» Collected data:
__________

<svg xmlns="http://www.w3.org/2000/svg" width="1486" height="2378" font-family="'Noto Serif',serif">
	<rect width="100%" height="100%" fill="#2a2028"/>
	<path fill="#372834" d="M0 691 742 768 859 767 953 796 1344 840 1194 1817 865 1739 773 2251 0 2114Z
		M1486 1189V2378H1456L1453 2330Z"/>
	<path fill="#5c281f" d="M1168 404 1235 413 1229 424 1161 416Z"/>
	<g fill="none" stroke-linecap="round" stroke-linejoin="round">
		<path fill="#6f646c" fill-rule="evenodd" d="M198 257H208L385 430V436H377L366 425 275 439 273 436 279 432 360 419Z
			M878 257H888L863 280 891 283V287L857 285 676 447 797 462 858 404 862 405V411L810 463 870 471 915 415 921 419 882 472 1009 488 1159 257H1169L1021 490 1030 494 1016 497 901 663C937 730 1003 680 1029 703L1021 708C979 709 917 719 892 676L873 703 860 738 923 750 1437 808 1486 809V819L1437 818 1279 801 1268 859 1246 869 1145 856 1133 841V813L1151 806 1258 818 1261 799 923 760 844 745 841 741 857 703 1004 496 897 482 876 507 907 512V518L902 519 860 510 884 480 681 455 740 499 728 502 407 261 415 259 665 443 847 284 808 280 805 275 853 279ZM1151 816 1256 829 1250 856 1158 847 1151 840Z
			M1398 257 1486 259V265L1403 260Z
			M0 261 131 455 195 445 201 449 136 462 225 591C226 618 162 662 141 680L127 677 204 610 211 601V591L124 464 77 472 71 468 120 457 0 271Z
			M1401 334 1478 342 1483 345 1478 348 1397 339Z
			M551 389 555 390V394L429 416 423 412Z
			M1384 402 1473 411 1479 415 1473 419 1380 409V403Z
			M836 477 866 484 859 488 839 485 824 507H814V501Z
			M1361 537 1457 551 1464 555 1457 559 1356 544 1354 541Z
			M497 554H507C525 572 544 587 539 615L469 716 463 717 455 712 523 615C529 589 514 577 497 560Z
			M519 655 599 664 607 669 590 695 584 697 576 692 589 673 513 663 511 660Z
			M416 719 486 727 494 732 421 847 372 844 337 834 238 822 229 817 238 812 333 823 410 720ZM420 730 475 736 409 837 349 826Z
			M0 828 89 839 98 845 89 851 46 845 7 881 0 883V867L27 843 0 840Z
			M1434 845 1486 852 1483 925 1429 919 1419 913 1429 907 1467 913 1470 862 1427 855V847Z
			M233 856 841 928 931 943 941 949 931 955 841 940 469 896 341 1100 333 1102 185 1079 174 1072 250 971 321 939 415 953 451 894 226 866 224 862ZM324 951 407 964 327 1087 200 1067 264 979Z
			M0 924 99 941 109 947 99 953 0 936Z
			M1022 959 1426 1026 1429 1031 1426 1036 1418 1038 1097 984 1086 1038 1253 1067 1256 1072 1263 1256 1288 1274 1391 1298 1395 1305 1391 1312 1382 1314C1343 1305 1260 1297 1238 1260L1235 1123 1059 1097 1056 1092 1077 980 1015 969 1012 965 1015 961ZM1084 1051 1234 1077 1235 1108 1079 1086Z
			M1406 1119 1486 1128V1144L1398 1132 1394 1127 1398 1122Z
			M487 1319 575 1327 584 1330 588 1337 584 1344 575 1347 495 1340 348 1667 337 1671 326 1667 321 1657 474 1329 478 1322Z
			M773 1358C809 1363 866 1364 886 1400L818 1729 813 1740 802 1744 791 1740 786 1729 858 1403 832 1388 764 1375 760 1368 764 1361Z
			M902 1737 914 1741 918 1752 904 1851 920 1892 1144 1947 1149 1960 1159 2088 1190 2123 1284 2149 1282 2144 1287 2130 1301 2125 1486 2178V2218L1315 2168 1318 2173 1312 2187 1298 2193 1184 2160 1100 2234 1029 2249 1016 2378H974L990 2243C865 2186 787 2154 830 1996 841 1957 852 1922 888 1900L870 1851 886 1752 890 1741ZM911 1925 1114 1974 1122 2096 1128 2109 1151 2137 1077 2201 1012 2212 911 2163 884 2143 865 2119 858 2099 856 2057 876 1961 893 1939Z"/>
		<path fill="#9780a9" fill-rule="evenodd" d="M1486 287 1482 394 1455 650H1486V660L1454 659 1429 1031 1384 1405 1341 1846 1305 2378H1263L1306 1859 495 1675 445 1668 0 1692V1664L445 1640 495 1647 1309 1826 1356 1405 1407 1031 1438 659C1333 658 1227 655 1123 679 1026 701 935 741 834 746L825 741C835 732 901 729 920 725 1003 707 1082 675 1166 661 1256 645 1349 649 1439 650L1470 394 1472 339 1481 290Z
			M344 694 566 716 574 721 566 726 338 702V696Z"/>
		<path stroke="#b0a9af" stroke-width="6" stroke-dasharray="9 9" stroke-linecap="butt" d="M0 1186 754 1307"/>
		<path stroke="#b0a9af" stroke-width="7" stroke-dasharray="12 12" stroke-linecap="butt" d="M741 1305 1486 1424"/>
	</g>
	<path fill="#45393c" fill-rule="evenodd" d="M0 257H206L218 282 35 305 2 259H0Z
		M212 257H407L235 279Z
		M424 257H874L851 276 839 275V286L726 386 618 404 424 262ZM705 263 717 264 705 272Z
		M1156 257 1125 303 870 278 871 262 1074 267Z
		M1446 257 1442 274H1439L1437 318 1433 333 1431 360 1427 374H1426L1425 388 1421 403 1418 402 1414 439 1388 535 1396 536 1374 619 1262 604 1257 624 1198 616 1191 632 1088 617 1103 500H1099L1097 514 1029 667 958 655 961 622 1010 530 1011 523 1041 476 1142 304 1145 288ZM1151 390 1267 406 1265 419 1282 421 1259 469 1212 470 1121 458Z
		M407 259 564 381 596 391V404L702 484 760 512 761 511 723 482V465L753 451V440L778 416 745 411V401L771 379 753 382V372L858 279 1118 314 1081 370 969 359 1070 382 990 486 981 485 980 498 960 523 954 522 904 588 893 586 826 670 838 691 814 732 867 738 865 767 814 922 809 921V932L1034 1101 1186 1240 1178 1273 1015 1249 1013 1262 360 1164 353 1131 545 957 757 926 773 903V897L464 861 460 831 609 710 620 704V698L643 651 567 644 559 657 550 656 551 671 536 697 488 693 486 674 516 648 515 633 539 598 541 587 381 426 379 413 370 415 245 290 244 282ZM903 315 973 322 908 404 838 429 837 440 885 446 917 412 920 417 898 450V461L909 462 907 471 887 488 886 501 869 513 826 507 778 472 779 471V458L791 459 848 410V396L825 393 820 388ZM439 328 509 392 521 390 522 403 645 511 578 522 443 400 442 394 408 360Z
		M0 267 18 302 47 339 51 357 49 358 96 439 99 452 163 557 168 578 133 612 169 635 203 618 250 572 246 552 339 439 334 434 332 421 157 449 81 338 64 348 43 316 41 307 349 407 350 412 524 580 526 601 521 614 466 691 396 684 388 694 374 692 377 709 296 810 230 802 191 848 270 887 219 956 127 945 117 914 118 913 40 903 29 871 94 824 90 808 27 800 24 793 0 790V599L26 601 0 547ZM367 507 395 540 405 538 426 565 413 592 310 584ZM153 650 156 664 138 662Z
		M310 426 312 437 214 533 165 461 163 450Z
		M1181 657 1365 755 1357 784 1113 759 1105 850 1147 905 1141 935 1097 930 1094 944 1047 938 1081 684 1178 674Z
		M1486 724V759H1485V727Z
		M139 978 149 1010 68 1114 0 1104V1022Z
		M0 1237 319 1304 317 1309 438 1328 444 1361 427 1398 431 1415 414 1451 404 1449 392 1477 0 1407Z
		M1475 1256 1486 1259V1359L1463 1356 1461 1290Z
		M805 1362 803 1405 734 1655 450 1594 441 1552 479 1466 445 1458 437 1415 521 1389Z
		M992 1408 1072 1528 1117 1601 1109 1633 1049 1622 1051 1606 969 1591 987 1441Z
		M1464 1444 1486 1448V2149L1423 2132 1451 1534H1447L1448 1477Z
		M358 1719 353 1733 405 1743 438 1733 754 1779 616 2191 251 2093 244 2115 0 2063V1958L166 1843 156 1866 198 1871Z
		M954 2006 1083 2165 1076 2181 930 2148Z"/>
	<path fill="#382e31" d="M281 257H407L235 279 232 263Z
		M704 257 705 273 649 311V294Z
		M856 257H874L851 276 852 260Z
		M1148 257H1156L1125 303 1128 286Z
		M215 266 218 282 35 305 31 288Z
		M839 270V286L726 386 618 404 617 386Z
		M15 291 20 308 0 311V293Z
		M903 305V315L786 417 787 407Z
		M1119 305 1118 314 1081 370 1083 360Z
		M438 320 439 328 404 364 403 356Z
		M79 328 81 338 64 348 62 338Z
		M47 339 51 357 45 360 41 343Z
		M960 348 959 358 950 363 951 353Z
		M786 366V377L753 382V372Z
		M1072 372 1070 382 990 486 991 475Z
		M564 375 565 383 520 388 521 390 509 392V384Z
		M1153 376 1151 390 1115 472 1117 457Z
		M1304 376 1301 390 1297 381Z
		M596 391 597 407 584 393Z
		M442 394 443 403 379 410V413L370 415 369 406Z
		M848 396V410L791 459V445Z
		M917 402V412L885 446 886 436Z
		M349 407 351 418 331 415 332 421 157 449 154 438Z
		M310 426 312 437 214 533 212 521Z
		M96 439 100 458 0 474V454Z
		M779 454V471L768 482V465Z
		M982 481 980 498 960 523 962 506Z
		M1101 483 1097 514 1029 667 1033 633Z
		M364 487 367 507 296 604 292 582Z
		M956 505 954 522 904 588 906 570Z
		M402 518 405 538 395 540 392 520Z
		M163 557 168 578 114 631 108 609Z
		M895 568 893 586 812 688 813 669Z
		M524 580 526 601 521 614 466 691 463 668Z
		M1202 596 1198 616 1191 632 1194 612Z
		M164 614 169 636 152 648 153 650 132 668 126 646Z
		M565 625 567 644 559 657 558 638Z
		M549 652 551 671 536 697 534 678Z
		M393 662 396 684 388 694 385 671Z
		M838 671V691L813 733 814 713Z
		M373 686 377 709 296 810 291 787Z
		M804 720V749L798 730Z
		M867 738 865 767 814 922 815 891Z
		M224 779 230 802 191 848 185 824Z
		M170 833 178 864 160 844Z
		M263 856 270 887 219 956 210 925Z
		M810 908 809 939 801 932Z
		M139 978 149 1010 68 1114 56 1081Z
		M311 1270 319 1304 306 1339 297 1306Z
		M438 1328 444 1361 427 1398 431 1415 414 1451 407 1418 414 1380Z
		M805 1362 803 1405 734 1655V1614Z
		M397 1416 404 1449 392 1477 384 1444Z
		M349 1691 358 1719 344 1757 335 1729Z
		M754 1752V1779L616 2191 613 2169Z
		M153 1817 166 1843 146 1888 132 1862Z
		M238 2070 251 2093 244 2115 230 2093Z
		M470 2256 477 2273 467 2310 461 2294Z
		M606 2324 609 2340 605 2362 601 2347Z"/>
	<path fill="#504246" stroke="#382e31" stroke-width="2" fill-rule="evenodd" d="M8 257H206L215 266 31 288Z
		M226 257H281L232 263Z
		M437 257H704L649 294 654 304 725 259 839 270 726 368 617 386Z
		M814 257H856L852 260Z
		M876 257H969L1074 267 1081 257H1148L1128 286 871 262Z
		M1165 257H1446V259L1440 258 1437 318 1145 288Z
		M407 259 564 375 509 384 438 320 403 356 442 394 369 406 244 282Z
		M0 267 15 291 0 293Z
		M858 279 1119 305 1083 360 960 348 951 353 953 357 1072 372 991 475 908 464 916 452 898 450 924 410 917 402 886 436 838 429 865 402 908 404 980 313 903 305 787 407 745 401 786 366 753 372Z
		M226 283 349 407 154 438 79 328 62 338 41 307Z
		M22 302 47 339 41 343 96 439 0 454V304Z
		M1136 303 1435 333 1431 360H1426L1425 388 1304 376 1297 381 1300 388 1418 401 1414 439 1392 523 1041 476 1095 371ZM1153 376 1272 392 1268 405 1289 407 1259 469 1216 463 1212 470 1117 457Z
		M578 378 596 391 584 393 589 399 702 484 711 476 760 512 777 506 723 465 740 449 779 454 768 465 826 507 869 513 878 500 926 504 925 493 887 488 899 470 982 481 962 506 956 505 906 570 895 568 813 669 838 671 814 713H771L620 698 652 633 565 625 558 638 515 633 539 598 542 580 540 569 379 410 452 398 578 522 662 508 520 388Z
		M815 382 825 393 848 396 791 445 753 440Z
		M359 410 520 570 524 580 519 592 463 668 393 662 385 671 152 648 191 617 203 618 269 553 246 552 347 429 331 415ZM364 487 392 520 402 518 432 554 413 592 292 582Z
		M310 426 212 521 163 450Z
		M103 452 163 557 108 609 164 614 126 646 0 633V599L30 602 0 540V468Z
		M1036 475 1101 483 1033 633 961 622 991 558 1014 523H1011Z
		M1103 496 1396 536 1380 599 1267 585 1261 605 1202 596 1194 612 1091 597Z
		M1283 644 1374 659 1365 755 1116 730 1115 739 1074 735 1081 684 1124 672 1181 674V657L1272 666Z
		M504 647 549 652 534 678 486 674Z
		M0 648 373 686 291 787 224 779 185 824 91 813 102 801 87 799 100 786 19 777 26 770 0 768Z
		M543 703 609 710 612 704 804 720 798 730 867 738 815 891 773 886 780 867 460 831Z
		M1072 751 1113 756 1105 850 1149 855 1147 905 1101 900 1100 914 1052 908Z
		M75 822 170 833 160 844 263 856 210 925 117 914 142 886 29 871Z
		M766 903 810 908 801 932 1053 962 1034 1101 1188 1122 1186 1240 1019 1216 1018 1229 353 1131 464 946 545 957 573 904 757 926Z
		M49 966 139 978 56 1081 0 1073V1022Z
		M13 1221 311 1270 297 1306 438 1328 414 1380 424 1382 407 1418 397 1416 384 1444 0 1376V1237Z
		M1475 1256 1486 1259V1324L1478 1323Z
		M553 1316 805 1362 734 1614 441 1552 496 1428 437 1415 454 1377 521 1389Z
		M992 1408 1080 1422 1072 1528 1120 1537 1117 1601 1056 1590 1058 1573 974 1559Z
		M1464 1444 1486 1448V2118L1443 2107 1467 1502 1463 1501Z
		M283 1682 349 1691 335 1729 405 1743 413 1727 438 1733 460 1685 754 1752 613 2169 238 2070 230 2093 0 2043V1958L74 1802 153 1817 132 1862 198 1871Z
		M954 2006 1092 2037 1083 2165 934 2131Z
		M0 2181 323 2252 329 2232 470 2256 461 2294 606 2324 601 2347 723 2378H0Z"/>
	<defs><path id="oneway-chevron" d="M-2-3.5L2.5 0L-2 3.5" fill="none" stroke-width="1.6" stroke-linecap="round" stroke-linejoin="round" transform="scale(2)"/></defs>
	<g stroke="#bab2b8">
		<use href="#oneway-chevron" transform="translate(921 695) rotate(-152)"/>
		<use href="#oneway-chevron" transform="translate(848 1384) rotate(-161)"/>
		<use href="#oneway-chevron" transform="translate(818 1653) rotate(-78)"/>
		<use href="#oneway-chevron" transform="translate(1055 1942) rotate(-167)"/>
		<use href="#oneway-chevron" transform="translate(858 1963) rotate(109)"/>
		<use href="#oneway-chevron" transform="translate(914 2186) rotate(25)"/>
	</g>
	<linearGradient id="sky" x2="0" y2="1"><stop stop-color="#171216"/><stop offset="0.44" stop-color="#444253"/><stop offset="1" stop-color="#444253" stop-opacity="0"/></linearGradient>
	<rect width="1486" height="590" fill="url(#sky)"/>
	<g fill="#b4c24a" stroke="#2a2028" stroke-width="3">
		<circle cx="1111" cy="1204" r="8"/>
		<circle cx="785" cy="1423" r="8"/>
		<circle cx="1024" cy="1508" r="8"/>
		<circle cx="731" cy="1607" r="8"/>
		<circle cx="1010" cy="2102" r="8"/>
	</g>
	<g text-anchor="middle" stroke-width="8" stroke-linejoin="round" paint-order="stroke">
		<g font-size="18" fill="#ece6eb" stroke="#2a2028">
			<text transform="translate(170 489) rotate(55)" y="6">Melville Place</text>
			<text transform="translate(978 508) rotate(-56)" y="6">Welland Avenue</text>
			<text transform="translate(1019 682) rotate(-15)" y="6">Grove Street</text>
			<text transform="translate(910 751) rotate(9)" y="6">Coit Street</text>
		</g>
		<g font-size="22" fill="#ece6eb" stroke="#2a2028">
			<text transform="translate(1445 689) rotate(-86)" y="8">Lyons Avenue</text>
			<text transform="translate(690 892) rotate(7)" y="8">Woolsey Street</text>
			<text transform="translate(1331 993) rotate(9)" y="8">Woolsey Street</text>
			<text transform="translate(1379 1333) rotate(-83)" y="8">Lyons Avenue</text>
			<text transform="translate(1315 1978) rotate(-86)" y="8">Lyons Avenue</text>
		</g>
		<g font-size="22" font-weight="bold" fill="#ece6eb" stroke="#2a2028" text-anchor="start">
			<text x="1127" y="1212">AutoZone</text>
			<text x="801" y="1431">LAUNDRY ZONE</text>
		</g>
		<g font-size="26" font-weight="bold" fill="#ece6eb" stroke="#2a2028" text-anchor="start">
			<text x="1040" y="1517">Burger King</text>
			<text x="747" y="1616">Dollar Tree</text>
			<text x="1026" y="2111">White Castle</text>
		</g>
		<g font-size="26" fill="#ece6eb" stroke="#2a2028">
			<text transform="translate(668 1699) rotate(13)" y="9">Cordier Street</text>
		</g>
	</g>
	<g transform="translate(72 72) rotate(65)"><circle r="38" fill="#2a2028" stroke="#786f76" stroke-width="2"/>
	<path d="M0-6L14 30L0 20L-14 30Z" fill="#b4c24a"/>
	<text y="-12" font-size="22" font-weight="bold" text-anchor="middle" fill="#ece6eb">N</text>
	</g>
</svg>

__________

» YOUR ASSIGNMENT:
Please return all lines above in which the string "middle" is found.

» SOLUTION TO THE PROBLEM:
	<g text-anchor="middle" stroke-width="8" stroke-linejoin="round" paint-order="stroke">
	<text y="-12" font-size="22" font-weight="bold" text-anchor="middle" fill="#ece6eb">N</text>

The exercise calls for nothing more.